I have lunch at 13:00. There are so many shops and café’s around the office so you’re often spoilt for choice; I do try to stick to something healthy(ish). Once a week, we ensure the whole of the clinical negligence department is in and at lunch time, we have a team training sessions. External speakers often come in to teach on different areas of law, such as fatal claims or delayed diagnosis of cancer claims for example. Express are keen to provide training to ensure you are continuously learning and developing throughout your career, and to ensure you keep up to date with caselaw. We also get to enjoy lunch together and have a team catch up.

Afternoons can consist of conferences with Counsel and assisting medical experts. This is often to bring together all the evidence we have obtained so far and build the structure of the case. It puts into perspective all the work you have done so far and is rewarding. You discuss the next steps you will be required to take to progress the case.

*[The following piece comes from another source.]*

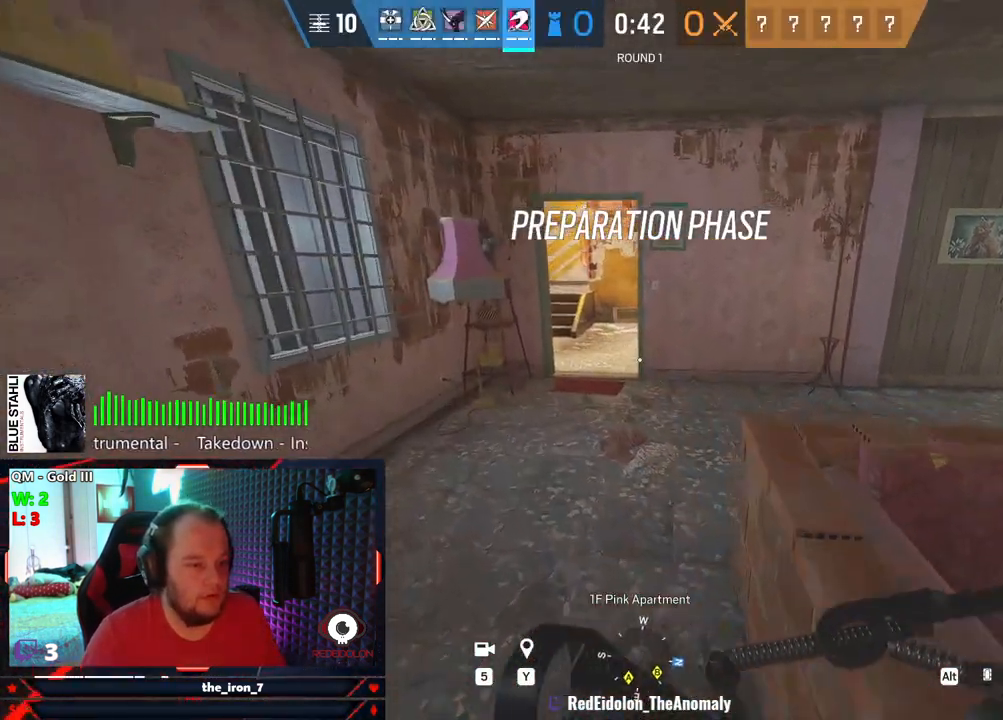
{"keys": ["w"], "mouse": ["right"], "mouse_move": "left", "events": [[63, "mouse_right", "down"], [105, "a", "up"], [105, "shift", "up"]]}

One of the main parts of the job is client care and you will find you are speaking to multiple clients each day. It is important to keep them updated with the progress of their claim and they often appreciate even the smallest of updates. In turn, a relationship builds and they feel more comfortable to keep you updated with their medical condition and also to co-operate with admin tasks, such as the signing of various forms. Further, now Covid restrictions have eased, we are increasingly doing home visits with clients. You can expect to have a client visit every few weeks or so.

If I have completed all the more urgent tasks for that day, I tend to spend the last hour or so of the day dealing with admin jobs, such as responding to non-urgent emails, arranging client meetings or chasing various forms or documents from clients and hospitals. It’s a nice way to end the day and also sets you up for the next few days as you know where you are up to. If everything is done, I generally finish at 17:30pm. However I often find myself working a bit later a couple of times a week; I find this helps me to stay on top of things.